YOUR INSTRUCTIONS:
Set down exactly the lines below, starting at the one that contains "безопасности предприятия. Постройте" and ending at the one that contains "заочной части уточняйте при подаче заявки)", with both of those lines included and nothing else.

WORKING DATA:
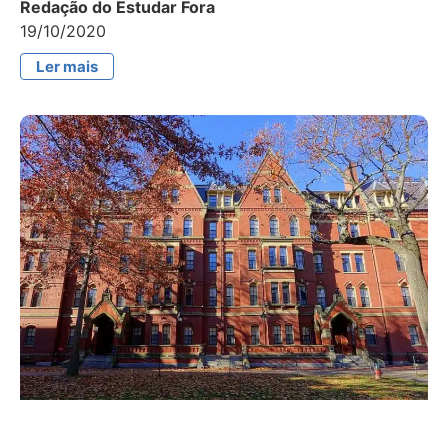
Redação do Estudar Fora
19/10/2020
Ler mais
...
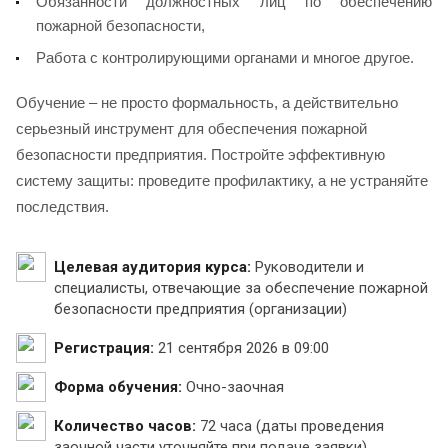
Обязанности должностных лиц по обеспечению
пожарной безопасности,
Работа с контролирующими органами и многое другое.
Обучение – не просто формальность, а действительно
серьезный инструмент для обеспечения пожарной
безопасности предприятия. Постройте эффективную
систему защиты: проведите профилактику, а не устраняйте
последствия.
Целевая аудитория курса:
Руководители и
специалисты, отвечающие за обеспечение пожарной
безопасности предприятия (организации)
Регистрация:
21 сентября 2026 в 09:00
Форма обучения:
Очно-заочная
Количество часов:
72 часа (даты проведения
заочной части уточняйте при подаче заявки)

WRITTEN SOLUTION:
безопасности предприятия. Постройте эффективную
систему защиты: проведите профилактику, а не устраняйте
последствия.
Целевая аудитория курса:
Руководители и
специалисты, отвечающие за обеспечение пожарной
безопасности предприятия (организации)
Регистрация:
21 сентября 2026 в 09:00
Форма обучения:
Очно-заочная
Количество часов:
72 часа (даты проведения
заочной части уточняйте при подаче заявки)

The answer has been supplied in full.